Neither Assad nor Saleh yet faces the prospect of foreign military intervention, but the longer their standoffs with protesters continue, the smaller the prospect of any deal to end the unrest.
“Some people are now saying that Zine al-Abidine and Mubarak were wise men for leaving in that way,” Seif said.
Even if the Yemeni and Syria leaders were determined to stay in power, their close supporters might have second thoughts, he added. “When they see total collapse they have to think twice about what they are doing.”
Successive gains by Libyan rebels, from the capture of the capital Tripoli in August to Gaddafi’s killing on Thursday, have been closely monitored elsewhere by protesters and presidents alike.
“Dictators share the same habits and traits -- every time one of their own falls, the others take notice,” said Yemeni political analyst Abdulghani al-Iryani. “This will have a big political impact on President Saleh”.
But the veteran Yemeni leader is unlikely to be pushed into a dramatic change of strategy.
“Saleh is now calibrating his response.

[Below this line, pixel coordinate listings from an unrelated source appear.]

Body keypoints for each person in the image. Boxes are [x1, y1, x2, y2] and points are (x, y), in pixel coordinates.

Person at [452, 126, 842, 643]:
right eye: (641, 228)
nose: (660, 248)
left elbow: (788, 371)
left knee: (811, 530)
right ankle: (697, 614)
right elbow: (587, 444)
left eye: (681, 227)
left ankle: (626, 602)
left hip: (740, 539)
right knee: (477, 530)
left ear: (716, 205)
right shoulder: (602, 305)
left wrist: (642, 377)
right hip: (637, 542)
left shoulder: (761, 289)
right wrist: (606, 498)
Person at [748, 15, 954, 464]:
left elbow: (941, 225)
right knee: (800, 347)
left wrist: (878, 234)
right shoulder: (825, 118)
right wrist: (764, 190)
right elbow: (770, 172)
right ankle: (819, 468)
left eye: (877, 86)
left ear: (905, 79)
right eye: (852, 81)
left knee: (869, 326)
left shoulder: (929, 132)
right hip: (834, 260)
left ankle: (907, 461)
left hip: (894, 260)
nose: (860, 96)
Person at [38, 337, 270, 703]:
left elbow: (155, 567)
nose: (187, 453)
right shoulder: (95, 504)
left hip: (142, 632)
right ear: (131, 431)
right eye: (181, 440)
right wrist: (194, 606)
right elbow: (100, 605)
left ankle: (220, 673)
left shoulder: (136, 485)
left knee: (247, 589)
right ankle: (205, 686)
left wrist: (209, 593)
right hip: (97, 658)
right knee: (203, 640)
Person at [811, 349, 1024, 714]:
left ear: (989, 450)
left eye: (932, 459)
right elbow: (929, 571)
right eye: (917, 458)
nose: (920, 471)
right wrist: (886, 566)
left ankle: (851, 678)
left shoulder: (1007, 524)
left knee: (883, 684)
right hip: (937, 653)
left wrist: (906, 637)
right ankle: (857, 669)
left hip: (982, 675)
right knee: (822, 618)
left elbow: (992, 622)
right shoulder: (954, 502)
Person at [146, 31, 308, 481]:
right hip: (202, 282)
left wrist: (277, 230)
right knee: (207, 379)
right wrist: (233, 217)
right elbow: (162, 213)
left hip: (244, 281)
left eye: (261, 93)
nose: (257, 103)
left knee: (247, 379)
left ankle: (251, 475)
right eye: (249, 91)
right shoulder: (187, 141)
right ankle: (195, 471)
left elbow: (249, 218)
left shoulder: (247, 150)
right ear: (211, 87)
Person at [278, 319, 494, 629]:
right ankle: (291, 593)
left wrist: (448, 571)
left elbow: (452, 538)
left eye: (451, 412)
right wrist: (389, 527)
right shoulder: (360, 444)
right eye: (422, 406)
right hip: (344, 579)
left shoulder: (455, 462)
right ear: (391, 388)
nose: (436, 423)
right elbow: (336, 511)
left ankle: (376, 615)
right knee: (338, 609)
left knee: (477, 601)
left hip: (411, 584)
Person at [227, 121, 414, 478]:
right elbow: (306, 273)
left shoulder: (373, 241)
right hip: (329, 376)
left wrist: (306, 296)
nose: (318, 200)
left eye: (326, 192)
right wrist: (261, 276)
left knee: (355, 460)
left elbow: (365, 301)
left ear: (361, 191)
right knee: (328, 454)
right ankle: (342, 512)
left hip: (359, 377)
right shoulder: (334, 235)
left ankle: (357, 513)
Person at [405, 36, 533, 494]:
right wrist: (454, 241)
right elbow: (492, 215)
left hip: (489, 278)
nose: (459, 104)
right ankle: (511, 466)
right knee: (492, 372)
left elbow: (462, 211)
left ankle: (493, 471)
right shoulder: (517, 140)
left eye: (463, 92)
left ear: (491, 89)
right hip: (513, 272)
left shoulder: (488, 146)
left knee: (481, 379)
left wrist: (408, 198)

It will be a game of combining military pressure with calls for negotiations,” Iryani said. “If things seem to be going his way he will increase military pressure, but if they seem to worsen for him he will open more to reconciliation”.
Hafedh al-Buqari, an analyst and president of the Yemen Polling Center, said Gaddafi’s death would frighten Saleh but might drive him to be “more stubborn against international pressure” to stand aside.
“Saleh is looking for the fourth option -- the Yemeni option without fleeing or dying. He thinks he can cling to power,” he said.
In some Arab countries, where rulers face calls for reform rather than regime change, the bloody end to Gaddafi’s 42-year hold on power could still encourage attempts at compromise.
“In Jordan, Morocco and Bahrain, they still have room to manoeuvre... and I think what happened to Gaddafi will accelerate the process of them engaging with their community,” Seif said.
But in Syria, as in Yemen, the news of Gaddafi’s death could simply entrench both sides in confrontation, as leaders do all in their powers to avoid sharing his fate.
“It may give courage (to protesters) but it may also give the regime extra impetus to resist any opposition,” said Nikolaos Van Dam, a Dutch scholar and former diplomat.
Pointing to the huge military advantage Assad’s forces have over his opponents, despite the reported desertions of thousands of Sunni Muslim army conscripts, Van Dam said the impact of Gaddafi’s death would be limited.
“The motivation may be stronger, but it doesn’t mean success,” he said.
Syrian television described the killing as an assassination and stressed the civilian deaths and bomb damage it said NATO had caused -- a repeated theme of state media seeking to show what Western powers might inflict on Syria.
“Most people in the West have thought only about toppling Gaddafi but they haven’t thought about what happens afterwards,” Van Dam said. “That is the point of the Syrian regime -- is it going to be better when the regime falls?”